Flexible electricity demand and more storage should also help stabilise wholesale power prices.
How is Germany planning to support renewable expansion in future?
In a paper published in September 2024, the economy ministry proposed four options to support the expansion of renewables in the future, all different types of so-called two-sided Contracts for Difference (CfDs).
Installations with these contracts would, in essence, receive money when wholesale power prices are low, and have to give some profits back if power prices are high.
Renewables should stop receiving subsidies "as soon as the electricity market is sufficiently flexible and sufficient storage facilities are available", according to the government's 2024 "growth initiative".
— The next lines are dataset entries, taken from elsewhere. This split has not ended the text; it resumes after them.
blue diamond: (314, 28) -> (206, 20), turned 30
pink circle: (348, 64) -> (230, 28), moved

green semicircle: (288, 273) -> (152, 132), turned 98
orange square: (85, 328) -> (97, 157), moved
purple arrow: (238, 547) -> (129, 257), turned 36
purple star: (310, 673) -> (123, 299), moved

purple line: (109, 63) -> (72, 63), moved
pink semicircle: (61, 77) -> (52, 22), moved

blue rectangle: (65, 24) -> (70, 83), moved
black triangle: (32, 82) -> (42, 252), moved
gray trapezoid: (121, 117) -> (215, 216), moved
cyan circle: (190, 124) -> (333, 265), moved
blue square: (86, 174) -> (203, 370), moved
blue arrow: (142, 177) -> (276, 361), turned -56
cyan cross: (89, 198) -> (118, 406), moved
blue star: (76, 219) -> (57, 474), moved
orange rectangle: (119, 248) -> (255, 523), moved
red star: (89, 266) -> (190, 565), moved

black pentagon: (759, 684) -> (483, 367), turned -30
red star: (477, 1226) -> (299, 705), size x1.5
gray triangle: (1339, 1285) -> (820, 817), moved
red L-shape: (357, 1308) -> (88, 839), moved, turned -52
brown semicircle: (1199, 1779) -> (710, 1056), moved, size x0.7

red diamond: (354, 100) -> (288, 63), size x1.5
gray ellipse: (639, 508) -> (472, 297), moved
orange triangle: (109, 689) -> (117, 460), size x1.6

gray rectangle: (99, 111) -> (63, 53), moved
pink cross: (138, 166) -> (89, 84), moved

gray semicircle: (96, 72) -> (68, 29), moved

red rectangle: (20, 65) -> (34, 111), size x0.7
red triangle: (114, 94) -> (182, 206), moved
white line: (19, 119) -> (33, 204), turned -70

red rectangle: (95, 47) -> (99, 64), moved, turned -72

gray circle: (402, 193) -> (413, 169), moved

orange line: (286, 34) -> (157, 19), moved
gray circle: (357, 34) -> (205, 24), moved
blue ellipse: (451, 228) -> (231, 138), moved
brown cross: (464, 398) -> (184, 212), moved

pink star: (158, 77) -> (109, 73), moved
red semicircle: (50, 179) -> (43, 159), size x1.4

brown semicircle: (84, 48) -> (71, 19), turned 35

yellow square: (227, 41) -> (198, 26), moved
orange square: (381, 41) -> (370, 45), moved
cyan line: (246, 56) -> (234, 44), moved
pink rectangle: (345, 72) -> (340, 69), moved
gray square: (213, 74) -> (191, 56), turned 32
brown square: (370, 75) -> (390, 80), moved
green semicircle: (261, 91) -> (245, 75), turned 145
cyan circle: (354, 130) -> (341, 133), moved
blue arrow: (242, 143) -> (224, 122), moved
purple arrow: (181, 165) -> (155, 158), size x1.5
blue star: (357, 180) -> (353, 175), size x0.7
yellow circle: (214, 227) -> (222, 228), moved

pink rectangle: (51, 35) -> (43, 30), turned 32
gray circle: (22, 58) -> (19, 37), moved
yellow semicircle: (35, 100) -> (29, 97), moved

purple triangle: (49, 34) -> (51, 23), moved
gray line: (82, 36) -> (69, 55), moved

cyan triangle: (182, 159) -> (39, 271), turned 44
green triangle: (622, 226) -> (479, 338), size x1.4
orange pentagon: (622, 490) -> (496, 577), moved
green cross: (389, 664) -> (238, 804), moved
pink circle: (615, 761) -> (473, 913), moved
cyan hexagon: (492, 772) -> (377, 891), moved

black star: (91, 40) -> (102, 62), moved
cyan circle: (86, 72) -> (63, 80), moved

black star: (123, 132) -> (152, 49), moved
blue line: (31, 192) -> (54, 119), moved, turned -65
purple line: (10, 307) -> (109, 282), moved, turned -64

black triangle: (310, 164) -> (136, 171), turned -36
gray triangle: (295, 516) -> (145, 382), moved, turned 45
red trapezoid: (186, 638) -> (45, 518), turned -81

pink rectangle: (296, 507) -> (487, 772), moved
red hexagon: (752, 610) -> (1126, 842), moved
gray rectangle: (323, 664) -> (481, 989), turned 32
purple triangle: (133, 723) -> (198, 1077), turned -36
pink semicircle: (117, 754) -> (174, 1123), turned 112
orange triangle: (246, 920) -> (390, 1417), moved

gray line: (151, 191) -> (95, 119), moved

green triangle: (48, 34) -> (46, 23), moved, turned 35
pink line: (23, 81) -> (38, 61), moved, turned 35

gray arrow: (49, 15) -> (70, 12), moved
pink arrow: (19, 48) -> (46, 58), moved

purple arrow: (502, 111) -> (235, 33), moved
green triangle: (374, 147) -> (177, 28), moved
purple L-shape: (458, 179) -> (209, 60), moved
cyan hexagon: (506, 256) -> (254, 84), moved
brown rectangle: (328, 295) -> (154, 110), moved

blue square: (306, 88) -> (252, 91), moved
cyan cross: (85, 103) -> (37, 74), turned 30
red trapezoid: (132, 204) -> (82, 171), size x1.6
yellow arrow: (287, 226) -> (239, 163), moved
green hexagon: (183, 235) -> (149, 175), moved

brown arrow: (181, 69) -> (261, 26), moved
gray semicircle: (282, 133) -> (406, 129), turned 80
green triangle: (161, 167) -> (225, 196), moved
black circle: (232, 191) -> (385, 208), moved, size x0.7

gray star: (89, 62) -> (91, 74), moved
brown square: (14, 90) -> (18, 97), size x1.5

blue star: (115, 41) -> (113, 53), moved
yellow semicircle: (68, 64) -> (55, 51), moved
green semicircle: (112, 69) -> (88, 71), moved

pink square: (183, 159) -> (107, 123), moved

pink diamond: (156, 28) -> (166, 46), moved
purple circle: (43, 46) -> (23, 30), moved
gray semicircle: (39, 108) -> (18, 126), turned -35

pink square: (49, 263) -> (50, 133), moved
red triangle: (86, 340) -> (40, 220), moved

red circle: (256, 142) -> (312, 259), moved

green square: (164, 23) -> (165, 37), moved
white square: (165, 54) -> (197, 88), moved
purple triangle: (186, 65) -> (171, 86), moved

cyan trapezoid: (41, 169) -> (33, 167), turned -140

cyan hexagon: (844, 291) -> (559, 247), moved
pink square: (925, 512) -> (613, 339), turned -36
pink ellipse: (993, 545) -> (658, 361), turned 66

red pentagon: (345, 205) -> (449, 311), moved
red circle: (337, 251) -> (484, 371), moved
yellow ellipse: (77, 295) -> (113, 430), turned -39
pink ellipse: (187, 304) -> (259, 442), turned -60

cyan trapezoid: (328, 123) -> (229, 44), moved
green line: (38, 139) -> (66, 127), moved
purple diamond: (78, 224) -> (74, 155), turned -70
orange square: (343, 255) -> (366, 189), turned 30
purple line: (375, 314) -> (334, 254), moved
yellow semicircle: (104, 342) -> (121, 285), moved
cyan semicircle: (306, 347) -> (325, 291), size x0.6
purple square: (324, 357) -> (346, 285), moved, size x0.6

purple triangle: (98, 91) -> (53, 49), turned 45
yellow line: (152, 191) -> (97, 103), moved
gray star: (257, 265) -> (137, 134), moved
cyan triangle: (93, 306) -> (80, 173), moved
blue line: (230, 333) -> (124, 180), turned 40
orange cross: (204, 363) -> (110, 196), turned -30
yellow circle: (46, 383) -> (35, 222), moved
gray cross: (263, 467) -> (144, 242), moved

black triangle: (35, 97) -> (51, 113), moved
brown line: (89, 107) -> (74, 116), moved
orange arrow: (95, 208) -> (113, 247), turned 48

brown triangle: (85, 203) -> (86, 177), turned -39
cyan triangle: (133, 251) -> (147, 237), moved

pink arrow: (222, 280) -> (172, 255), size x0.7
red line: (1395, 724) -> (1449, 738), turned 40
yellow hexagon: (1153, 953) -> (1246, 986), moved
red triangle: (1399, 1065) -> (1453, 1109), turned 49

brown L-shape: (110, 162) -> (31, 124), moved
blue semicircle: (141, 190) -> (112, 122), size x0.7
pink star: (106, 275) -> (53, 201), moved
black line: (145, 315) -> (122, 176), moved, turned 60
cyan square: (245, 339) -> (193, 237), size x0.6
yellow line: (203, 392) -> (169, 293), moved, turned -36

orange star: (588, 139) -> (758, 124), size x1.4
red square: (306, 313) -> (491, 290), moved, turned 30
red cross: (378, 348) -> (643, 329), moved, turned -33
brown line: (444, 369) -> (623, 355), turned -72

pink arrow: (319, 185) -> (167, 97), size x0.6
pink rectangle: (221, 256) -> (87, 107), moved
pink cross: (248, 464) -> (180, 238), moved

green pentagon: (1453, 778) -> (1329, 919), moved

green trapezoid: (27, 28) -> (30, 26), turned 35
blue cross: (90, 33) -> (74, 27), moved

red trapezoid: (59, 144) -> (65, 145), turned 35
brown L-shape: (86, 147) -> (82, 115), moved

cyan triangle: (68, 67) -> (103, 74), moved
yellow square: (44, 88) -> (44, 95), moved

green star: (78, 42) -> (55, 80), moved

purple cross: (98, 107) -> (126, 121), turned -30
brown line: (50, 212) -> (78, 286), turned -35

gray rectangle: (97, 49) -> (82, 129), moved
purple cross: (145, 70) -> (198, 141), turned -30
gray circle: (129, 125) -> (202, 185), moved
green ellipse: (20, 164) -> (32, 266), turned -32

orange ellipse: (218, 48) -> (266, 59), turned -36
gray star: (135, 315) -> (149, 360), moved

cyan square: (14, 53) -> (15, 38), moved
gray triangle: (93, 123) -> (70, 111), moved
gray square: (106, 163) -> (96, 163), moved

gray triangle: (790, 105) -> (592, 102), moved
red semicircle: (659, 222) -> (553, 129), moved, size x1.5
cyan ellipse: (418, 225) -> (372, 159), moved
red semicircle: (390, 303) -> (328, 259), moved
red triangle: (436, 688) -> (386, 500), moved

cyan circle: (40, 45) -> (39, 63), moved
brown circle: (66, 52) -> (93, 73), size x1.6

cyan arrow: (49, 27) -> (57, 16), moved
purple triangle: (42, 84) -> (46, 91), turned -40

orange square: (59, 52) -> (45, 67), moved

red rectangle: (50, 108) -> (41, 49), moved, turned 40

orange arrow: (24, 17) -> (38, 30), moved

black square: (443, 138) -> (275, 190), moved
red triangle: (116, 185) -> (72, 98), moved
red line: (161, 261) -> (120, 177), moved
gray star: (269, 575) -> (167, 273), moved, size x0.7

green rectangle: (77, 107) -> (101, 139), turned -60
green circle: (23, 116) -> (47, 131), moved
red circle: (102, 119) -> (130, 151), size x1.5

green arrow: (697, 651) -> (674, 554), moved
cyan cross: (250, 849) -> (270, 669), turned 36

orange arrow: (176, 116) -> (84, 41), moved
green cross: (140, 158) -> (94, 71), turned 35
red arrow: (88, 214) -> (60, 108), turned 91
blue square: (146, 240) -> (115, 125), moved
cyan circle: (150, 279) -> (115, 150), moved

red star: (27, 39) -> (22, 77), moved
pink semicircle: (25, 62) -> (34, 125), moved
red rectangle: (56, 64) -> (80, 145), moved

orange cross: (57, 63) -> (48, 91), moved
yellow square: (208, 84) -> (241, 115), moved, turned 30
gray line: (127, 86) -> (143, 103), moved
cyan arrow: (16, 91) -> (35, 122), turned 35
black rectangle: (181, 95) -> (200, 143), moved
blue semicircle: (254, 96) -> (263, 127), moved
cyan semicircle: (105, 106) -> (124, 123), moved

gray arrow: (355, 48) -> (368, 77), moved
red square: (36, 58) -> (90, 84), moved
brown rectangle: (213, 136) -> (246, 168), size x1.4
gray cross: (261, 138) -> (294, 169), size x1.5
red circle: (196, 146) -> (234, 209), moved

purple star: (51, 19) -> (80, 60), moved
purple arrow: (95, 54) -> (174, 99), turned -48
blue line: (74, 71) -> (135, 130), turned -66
"Currently, a major point of contention is whether we should have a system where revenue guarantees are linked to the general capability of the wind farm or solar park to produce electricity – irrespective of the exact operation of the plant," Agora's Huneke explained. "Or, by contrast, a production-based system, i.e. a mechanism that links revenue guarantees to actual production."
Another open question is how Germany plans to combine state support mechanisms with a market-driven expansion. "A combination of a high share of market driven-expansion and a public framework which de-risks investments can back sufficient renewables growth, benefit the state budget and reduce the overall cost of a renewables-based power system," Huneke added.
What challenges remain?
To drive down costs and make the most of the rising share of clean and cheap electricity, Germany must find a way to ensure that future renewable installations benefit the overall electricity system, while also making it more flexible and able to cope with more renewables.
"Renewable energy project developers in Germany have had limited incentives to invest in system-friendly installations," DIW researchers wrote in 2017 already. This could mean, for example, setting up solar panels facing east or west, to generate electricity earlier in the morning or later in the afternoon. While these systems would generate less electricity overall compared to south-facing panels, they would feed in power when it is usually most needed.
"We are currently still a long way from 100 percent renewables.” Philipp Schröder, CEO at energy management start-up 1KOMMA5°, told Clean Energy Wire. "If we do not manage to decouple the system from subsidies as much as possible, adapt the grid and infrastructure to the challenges, and avoid high costs for the general public, then neither scaling up renewables nor a 100 percent renewable-powered electricity system will come to pass."
Is a future with no state support mechanism for renewables possible?
Technologies such as offshore wind and some big solar parks have, in the past year, shown that it is possible to expand without any support scheme. However, there will be phases in which build-out slows because electricity prices are low or capital costs high (for example steel prices for wind turbines rising, or projects becoming more expensive the further away they go from the shore).
"From today's perspective, experts generally believe that electricity market revenues alone will not be enough to provide sufficient security to refinance all the investments in renewable energy plants required to modernise the electricity system," the economy ministry wrote in its proposals paper.
While renewables networks expand and electricity demand significantly increases, a framework is needed to ensure the continuous build-out of new capacity. But the closer we get to climate neutrality, the more we can rely on a market driven build-out, according to Agora's Huneke.